Description of problem: Based on recent discussion on the mailing list: [Users] two node ovirt cluster with HA An [RFE] in regards to reduce the strictness in power fencing and VM High Availability has been proposed. I see two scenarios: * Power Management sees that the host is defined as OFF then: 1) The non-responsive treatment should be modified to check Host status via PM agent 2) If Host is off , HA VMs will attempt to run on another host ASAP 3) The host status should be set to DOWN 4) No attempt to restart vdsm (soft fencing) or restart the host (hard fencing) will be done My second scenario is quite risky and probably not ideal: * If Power Management device and Host become unreachable and the storage is on a shared storage (still accessible by the engine) 1) If the above criteria are met and the disk images which the VM uses have not been accessed or written to within X timeout we can assume that the VM is no longer running. 2) We can then remove the old sanlock release and bring the VMs up on a new host? I believe this second scenario is very risky and happens in rare cases. An example scenario would be a network split, however on top of a gluster backed storage this would lead to very bad split-brain data corruption.

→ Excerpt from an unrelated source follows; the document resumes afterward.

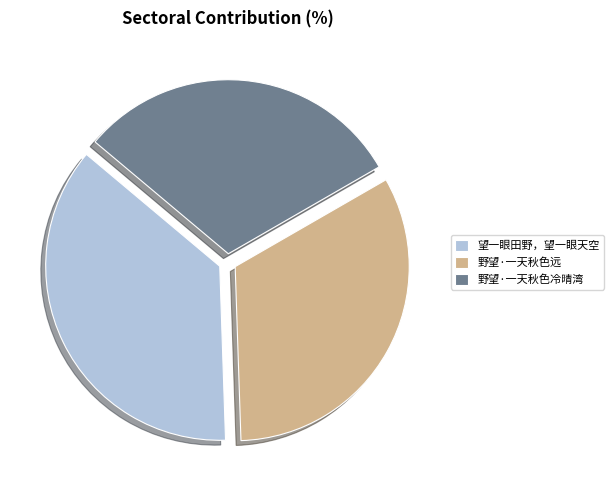

Is it true that 野望·一天秋色冷晴湾 is 22% of the pie?

False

This is a bug and not RFE, so setting it properly.
Verified with rhevm-3.5.0-0.10.master.el6ev.noarch. test flow: 1) have 2 hosts (1 with pm configured) in cluster, connected to nfs storage domain - all up. 2) create HA vm running on host_with_pm. 3) connect to host_with_pm (via ssh or fence agent) and shut it down. 4) host state moves to connecting -> not_responsive_down. 5) in engine.log verified there was no SshSoftFencing task. 6) after grace period time host is rebooted (fence STATUS action gets off status, then START action is issued) 7) HA vm migrates successfully to second host. 8) host_with_pm moves to non-responsive and eventually up state.
oVirt 3.5 has been released and should include the fix for this issue.